Incorporating individuals’ appearances into tracking
Some experimental questions do require accurate knowledge of animal identity throughout the entire video. One solution to this problem is to mark the animals so that they are uniquely distinguishable (Ohayon et al., 2013; Shemesh et al., 2013), as discussed in ‘How do you record social behavior?’, above. Alternatively, in some situations, one can use computer vision to exploit subtle visual differences between individuals (Perez-Escudero et al., 2014). These computer vision approaches learn models of each animal's appearance from frames in which the animals are not interacting. These learned models can then be used to predict the identity of each detected animal in every frame, often with some measure of prediction confidence. These predictions can then be combined with the identity predictions based on the animal motion models described above to obtain accurate tracking.
The trajectories (position of each animal as a function of time) that result from tracking (discussed in ‘Tracking’, above) provide information about how animals spend time at different locations in an environment. From trajectory data, it can be determined when the animals were near one another (Fig. 2A,B), which is used for position-based analysis of interactions (discussed in ‘Making sense of automated measures of behavior’, below). However, it is often of more interest to know what animals were doing at a particular time or place (Fig. 2C), and in the context of social behavior, how they were physically interacting with a social partner. This leads to the task of behavior annotation (also called behavior classification), which is the labeling, or assignment, of an animal's behavior at a particular time. For example, a fly or mouse could be labeled as ‘walking’ when it is moving slowly (Robie et al., 2010; Weissbrod et al., 2013), or a fly could be labeled as ‘courting’ when it is producing courtship song (Dankert et al., 2009). While behavior annotation was originally performed manually (Altmann, 1974), powerful methods of automatic behavior annotation have been developed. One common way to do this is by creating a classifier, as discussed below.

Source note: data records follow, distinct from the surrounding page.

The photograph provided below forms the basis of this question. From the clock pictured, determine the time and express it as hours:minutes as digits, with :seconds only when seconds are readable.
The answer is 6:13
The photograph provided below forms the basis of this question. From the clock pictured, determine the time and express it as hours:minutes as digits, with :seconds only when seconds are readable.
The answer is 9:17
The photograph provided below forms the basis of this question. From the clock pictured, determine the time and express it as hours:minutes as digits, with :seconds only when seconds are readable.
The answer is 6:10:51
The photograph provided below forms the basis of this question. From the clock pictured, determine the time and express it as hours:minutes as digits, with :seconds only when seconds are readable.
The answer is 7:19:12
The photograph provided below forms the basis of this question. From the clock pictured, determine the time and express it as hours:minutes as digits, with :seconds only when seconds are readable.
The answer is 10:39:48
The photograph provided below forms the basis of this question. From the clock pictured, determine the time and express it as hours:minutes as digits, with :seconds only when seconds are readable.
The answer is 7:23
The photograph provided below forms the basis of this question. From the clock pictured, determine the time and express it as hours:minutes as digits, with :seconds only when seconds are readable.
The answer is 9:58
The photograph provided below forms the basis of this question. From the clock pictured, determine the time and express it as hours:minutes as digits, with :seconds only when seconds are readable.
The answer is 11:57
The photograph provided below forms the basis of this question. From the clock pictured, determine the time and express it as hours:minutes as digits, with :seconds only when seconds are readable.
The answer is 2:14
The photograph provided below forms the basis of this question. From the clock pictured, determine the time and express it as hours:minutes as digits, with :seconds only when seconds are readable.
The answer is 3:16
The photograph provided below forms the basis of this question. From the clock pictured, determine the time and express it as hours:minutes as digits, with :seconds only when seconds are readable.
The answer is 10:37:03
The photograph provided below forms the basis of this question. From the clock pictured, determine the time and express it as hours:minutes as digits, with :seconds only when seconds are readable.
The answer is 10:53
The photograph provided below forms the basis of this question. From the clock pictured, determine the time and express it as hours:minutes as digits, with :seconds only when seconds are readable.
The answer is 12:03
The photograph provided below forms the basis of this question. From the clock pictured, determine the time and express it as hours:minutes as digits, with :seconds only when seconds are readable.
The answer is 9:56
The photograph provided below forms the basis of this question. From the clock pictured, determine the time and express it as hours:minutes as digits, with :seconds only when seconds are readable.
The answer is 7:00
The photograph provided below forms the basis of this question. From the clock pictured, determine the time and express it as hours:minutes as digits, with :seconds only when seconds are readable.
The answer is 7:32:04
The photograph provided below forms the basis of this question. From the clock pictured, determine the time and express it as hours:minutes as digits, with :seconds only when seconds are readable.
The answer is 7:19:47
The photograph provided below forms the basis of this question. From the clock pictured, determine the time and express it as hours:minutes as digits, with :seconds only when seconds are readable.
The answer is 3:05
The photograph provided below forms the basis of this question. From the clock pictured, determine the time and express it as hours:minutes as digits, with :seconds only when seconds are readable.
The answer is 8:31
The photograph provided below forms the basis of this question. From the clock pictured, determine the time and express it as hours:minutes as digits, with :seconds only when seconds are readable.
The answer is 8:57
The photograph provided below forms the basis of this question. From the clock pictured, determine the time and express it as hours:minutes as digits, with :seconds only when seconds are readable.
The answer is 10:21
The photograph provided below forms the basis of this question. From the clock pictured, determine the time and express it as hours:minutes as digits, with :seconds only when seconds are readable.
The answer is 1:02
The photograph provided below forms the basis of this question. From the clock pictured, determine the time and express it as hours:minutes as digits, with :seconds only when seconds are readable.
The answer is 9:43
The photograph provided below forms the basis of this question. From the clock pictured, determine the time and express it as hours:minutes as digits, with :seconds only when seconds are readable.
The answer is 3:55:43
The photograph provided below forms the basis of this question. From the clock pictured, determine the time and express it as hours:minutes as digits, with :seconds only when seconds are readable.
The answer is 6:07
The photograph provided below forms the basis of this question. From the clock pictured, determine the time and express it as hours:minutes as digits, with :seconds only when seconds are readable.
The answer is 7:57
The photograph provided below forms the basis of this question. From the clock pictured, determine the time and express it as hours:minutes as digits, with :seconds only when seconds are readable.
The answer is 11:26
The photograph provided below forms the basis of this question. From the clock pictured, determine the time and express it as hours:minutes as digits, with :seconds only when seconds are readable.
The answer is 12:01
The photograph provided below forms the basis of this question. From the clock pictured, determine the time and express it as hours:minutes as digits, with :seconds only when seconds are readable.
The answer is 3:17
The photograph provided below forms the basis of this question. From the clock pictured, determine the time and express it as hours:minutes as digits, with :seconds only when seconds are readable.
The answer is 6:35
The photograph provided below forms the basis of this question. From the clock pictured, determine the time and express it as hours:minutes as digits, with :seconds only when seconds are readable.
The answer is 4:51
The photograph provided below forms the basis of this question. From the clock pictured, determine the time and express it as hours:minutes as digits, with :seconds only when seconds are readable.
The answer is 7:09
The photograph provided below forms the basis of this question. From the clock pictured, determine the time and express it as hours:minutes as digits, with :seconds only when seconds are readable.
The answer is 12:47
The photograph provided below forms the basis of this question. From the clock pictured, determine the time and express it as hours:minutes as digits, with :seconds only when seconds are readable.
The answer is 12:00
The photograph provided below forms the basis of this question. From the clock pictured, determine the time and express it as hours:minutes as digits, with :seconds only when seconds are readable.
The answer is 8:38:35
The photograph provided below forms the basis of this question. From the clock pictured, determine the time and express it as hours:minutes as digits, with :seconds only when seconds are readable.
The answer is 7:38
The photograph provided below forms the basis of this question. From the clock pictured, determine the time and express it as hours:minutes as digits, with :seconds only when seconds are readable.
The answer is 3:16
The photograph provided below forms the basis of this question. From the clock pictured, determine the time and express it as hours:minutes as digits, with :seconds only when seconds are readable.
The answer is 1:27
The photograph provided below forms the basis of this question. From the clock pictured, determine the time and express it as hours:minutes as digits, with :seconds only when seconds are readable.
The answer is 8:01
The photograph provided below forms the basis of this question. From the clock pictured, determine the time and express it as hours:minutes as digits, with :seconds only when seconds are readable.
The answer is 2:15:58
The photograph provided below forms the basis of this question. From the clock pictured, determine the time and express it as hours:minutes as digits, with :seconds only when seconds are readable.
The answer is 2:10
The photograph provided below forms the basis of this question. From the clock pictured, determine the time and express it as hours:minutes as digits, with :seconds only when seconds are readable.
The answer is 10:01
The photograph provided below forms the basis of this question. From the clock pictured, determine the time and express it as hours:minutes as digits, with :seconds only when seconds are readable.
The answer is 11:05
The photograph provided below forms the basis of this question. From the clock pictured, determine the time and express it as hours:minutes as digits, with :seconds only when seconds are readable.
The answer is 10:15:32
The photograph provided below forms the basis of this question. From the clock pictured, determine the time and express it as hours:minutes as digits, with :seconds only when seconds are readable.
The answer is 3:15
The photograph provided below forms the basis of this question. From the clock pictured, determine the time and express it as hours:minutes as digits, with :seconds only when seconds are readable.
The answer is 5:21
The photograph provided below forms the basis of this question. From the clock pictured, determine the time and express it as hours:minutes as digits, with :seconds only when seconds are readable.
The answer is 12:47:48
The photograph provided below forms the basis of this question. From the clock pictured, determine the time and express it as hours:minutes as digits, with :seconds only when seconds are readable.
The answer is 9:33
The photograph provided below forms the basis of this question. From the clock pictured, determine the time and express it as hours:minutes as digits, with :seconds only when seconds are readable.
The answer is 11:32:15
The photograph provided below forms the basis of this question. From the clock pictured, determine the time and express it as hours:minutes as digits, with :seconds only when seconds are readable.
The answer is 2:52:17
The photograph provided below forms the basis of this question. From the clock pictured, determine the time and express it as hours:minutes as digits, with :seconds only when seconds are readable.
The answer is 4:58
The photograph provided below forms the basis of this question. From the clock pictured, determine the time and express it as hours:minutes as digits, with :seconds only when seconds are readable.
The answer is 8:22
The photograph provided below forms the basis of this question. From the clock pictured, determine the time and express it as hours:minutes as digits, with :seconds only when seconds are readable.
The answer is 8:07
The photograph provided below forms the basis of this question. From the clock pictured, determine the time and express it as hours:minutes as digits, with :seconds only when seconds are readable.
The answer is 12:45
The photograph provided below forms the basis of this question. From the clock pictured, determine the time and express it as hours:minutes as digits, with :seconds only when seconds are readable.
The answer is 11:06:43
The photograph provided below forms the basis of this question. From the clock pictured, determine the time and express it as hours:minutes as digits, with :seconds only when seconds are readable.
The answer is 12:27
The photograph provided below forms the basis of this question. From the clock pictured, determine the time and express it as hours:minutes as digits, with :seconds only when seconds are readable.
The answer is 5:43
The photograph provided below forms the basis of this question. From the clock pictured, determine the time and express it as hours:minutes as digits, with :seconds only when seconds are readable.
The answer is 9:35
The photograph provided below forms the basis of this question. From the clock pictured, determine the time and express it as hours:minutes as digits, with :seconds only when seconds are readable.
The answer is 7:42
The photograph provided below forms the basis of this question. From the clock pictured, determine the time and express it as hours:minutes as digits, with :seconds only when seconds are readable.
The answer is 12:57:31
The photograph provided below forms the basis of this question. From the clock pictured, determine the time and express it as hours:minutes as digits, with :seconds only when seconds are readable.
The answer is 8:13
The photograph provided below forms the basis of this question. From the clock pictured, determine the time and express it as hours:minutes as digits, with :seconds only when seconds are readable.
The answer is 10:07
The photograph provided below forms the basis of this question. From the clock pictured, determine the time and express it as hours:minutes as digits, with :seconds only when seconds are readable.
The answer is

Training a behavior classifier
A classifier is a function that predicts a class, which in behavioral classification is the behavioral label. Binary classifiers predict which of two classes the animal's behavior is in (i.e. the animal is or is not performing the behavior of interest), while multi-class classifiers can classify an animal's behavior as one of several mutually exclusive classes. Annotating the data with a single classifier results in each frame having only one behavioral annotation. If multiple non-mutually exclusive behaviors are being annotated, then several binary classifiers can be applied to the same data. This can result in frames that have several behavior annotations.
The relationship between the data being studied (e.g. the raw pixels or animal's trajectory) and the predicted behavioral label is quantified in terms of features – measurable properties, or descriptors, of the data (Bishop, 2006). Examples of features that can be calculated from animal trajectories include the speed or velocity of the animal's centroid, or the length or width of the animal when the trajectories include pose information (such as an ellipse-fit of the animal's body) (Kabra et al., 2013). From trajectories, it is also possible to calculate features based on the animal's position relative to other environment elements, such as the distance from the animal to the arena wall or nearest social partner (e.g. Coen et al., 2014). Features can also be derived directly from the raw video, such as how pixel intensities change over the image (e.g. Histogram of Oriented Gradient; Dalal and Triggs, 2005). Additional features can be constructed by summarizing features calculated from single frames over a window of frames (e.g. Kabra et al., 2013).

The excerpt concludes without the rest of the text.